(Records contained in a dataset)
%%

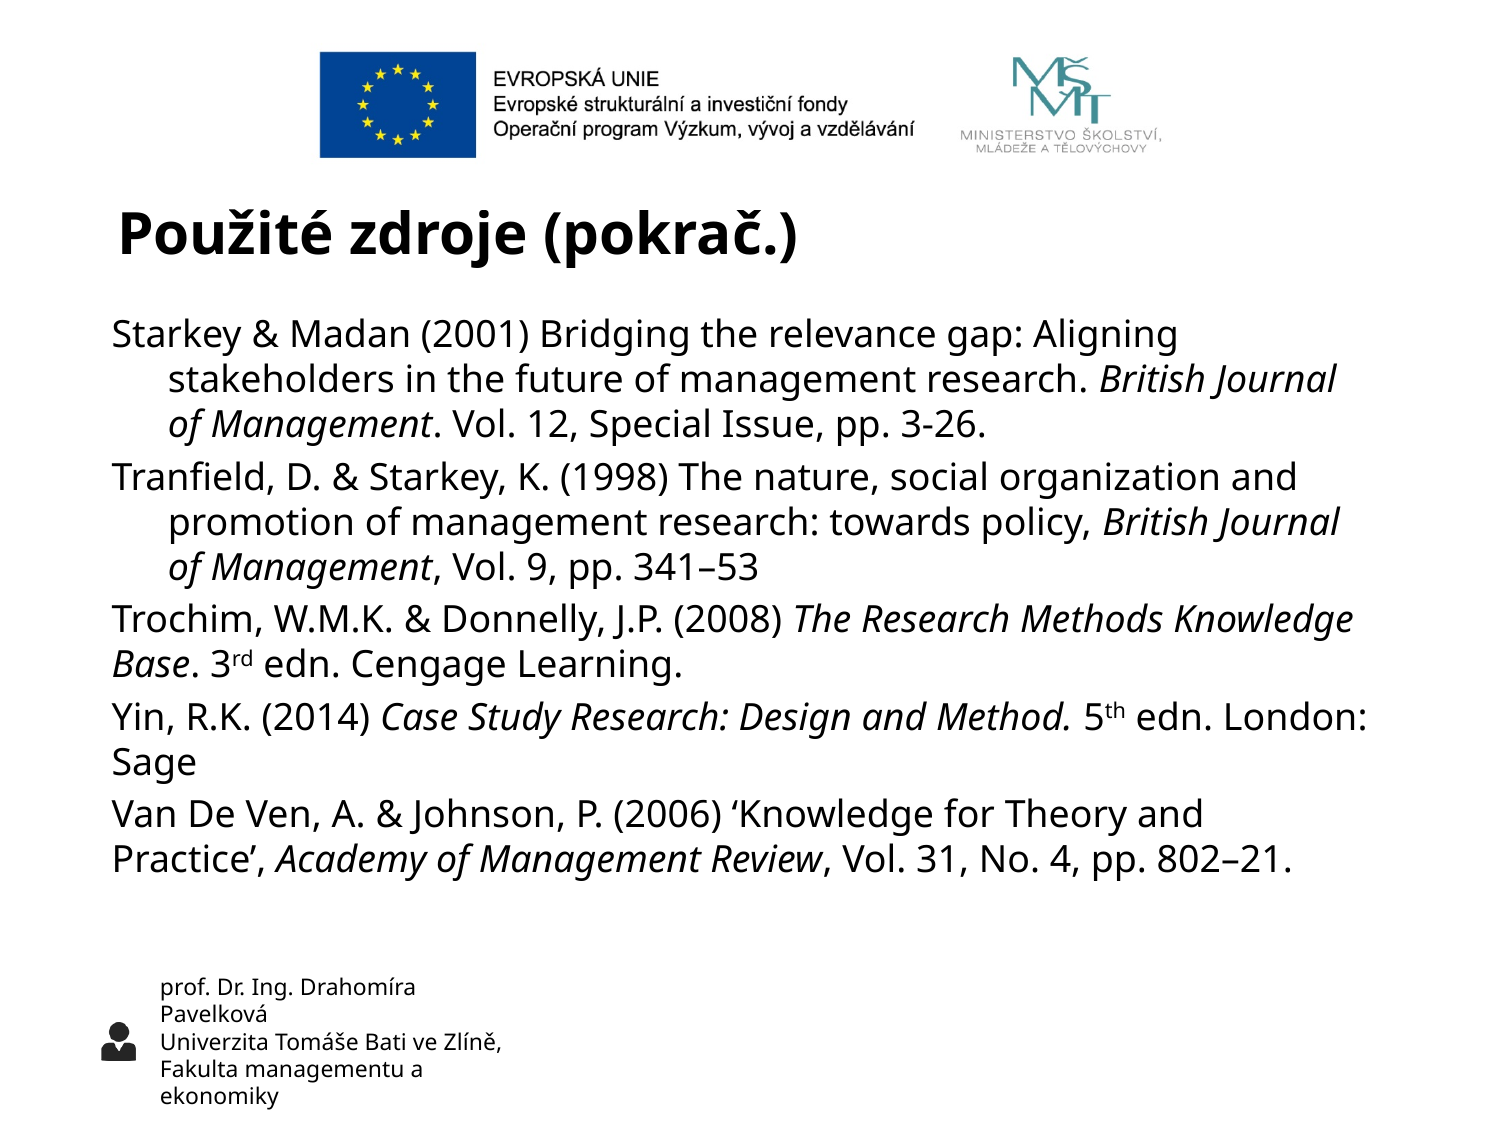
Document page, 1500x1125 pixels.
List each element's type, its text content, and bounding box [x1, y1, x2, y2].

list Starkey & Madan (2001) Bridging the relevance gap: Aligning stakeholders in the future of management research. British Journal of Management. Vol. 12, Special Issue, pp. 3-26. Tranfield, D. & Starkey, K. (1998) The nature, social organization and promotion of management research: towards policy, British Journal of Management, Vol. 9, pp. 341–53 Trochim, W.M.K. & Donnelly, J.P. (2008) The Research Methods Knowledge Base. 3rd edn. Cengage Learning. Yin, R.K. (2014) Case Study Research: Design and Method. 5th edn. London: Sage Van De Ven, A. & Johnson, P. (2006) ‘Knowledge for Theory and Practice’, Academy of Management Review, Vol. 31, No. 4, pp. 802–21. [96, 302, 1384, 1014]
picture [267, 0, 1213, 210]
title Použité zdroje (pokrač.) [101, 184, 1425, 279]
picture [101, 1021, 136, 1062]
footer prof. Dr. Ing. Drahomíra Pavelková Univerzita Tomáše Bati ve Zlíně, Fakulta managementu a ekonomiky [145, 999, 526, 1083]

%%

PROBLEM DESCRIPTION: Count the lines of the data above where the string "picture" shows up; reply with the number only.

RESULT OF THE EXERCISE: 2